PAGE EXTRACT:
- Opening Delimiter -
# Separation of speakers using Lab41's model

This notebook contains an example of loading an already trained version of Lab41's source separation model.  It also shows how to use the loaded model to separate individual speakers from an example waveform.

In [None]:
# Generic imports
import sys
import time

import numpy as np
import tensorflow as tf

# Plotting imports
import IPython
from IPython.display import Audio
from matplotlib import pyplot as plt
fig_size = [0,0]
fig_size[0] = 8
fig_size[1] = 4
plt.rcParams["figure.figsize"] = fig_size

# Import Lab41's separation model
from magnolia.dnnseparate.L41model import L41Model

# Import utilities for using the model
from magnolia.utils.clustering_utils import clustering_separate, get_cluster_masks, process_signal
from magnolia.features.mixer import FeatureMixer
from magnolia.features.supervised_iterator import SupervisedIterator, SupervisedMixer
from magnolia.features.hdf5_iterator import SplitsIterator
from magnolia.features.spectral_features import istft
from magnolia.features.data_preprocessing import undo_preemphasis

### Hyperparameters

    fft_size    : Number of samples in the fft window
    overlap     : Amount of overlap in the fft windows
    sample_rate : Number of samples per second in the input signals

In [None]:
fft_size = 512
overlap = 0.0256
sample_rate = 1e4

### Create and load a pretrained instance of Lab41's model

Here an untrained model instance is created, and the pretrained weights are loaded

In [None]:
model = L41Model(nonlinearity='tanh', normalize=False)
- Closing Delimiter -
DATA SECTION:
- Opening Delimiter -
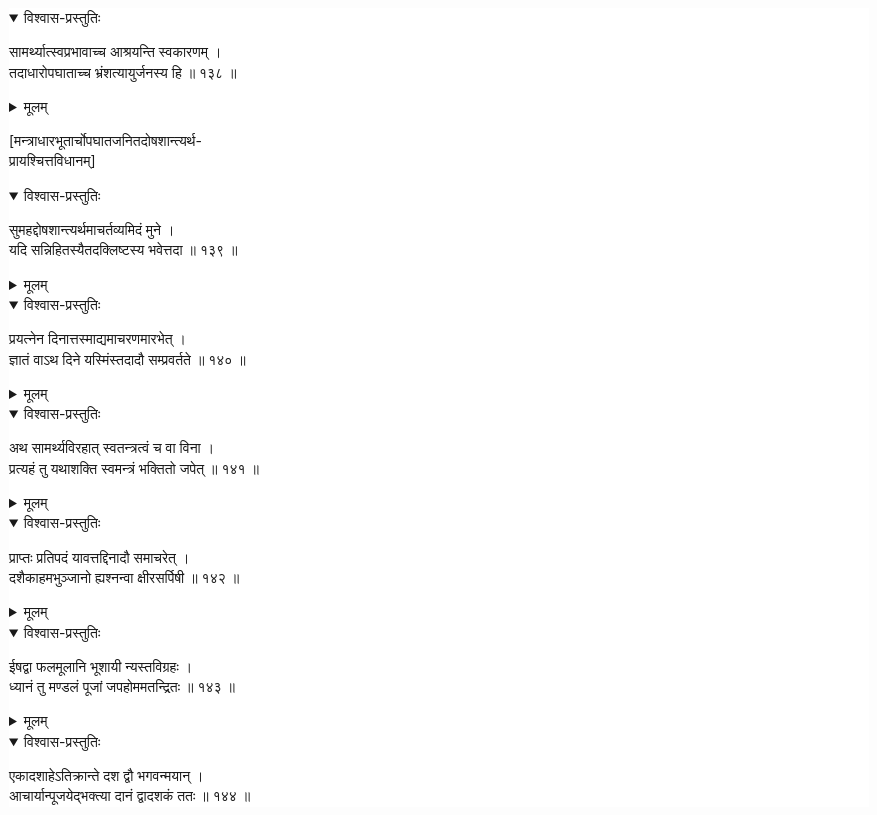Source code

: 
<details open><summary>विश्वास-प्रस्तुतिः</summary>

सामर्थ्यात्स्वप्रभावाच्च आश्रयन्ति स्वकारणम् ।  
तदाधारोपघाताच्च भ्रंशत्यायुर्जनस्य हि ॥ १३८ ॥
</details>

<details><summary>मूलम्</summary></details>
  
[मन्त्राधारभूतार्चोपघातजनितदोषशान्त्यर्थ-  
प्रायश्चित्तविधानम्]  
  

<details open><summary>विश्वास-प्रस्तुतिः</summary>

सुमहद्दोषशान्त्यर्थमाचर्तव्यमिदं मुने ।  
यदि सन्निहितस्यैतदक्लिष्टस्य भवेत्तदा ॥ १३९ ॥
</details>

<details><summary>मूलम्</summary></details>
  

<details open><summary>विश्वास-प्रस्तुतिः</summary>

प्रयत्नेन दिनात्तस्माद्यमाचरणमारभेत् ।  
ज्ञातं वाऽथ दिने यस्मिंस्तदादौ सम्प्रवर्तते ॥ १४० ॥
</details>

<details><summary>मूलम्</summary></details>
  

<details open><summary>विश्वास-प्रस्तुतिः</summary>

अथ सामर्थ्यविरहात् स्वतन्त्रत्वं च वा विना ।  
प्रत्यहं तु यथाशक्ति स्वमन्त्रं भक्तितो जपेत् ॥ १४१ ॥
</details>

<details><summary>मूलम्</summary></details>
  

<details open><summary>विश्वास-प्रस्तुतिः</summary>

प्राप्तः प्रतिपदं यावत्तद्दिनादौ समाचरेत् ।  
दशैकाहमभुञ्जानो ह्यश्नन्वा क्षीरसर्पिषी ॥ १४२ ॥
</details>

<details><summary>मूलम्</summary></details>
  

<details open><summary>विश्वास-प्रस्तुतिः</summary>

ईषद्वा फलमूलानि भूशायी न्यस्तविग्रहः ।  
ध्यानं तु मण्डलं पूजां जपहोममतन्द्रितः ॥ १४३ ॥
</details>

<details><summary>मूलम्</summary></details>
  

<details open><summary>विश्वास-प्रस्तुतिः</summary>

एकादशाहेऽतिक्रान्ते दश द्वौ भगवन्मयान् ।  
आचार्यान्पूजयेद्भक्त्या दानं द्वादशकं ततः ॥ १४४ ॥
</details>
- Closing Delimiter -
EXERCISE REQUIREMENTS:
1. In the notebook on separating speakers with Lab41's model, explain why the IPython and matplotlib modules are imported, according to the notebook's own comments.
2. Answer these questions about the Lab41 speaker-separation notebook, one line each:
(a) What value is assigned to fft_size, and what does that setting represent?
(b) How is sample_rate defined, and what value does it receive?
(c) Which nonlinearity is passed when the L41Model instance is created?
3. Proceed with the Lab41 speaker-separation notebook, starting after its last line of code.

ANSWERS GIVEN:
1. The comment "# Plotting imports" groups them as plotting imports. IPython supplies the Audio display tool, and matplotlib's pyplot is given a default figure size of 8 by 4.

2.
(a) It is set to 512, the number of samples in the fft window.
(b) It is the number of samples per second in the input signals, and it is set to 1e4.
(c) The nonlinearity is 'tanh'.

3.
model.load("Path to model file")

### Example separation process

Samples can be generated from the dev set for qualitatively evaluating the perfomance of the model and to test the separation process.  For this example, a sample will be generated, converted to a raw waveform, and then separated into two sources.

In [None]:
# Create a mixer for recordings from the dev set
libridev = "Path to dev set"
long_mixer = FeatureMixer([libridev,libridev], shape=(200,None)) 

Get an example from the mixer and convert it back into a waveform via the istdt function and undo the preemphasis.

In [None]:
data = next(long_mixer)
spec = data[0]
signal = istft(spec,sample_rate,None,overlap,two_sided=False,fft_size=512)
signal = undo_preemphasis(signal)

Audio(signal,rate=sample_rate)

Use the model and the clustering_separate function to separate the signal waveform into sources.

In [115]:
sources = clustering_separate(signal,sample_rate,model,2)

Listen to the results

In [116]:
Audio(sources[0], rate=sample_rate)

In [117]:
Audio(sources[1], rate=sample_rate)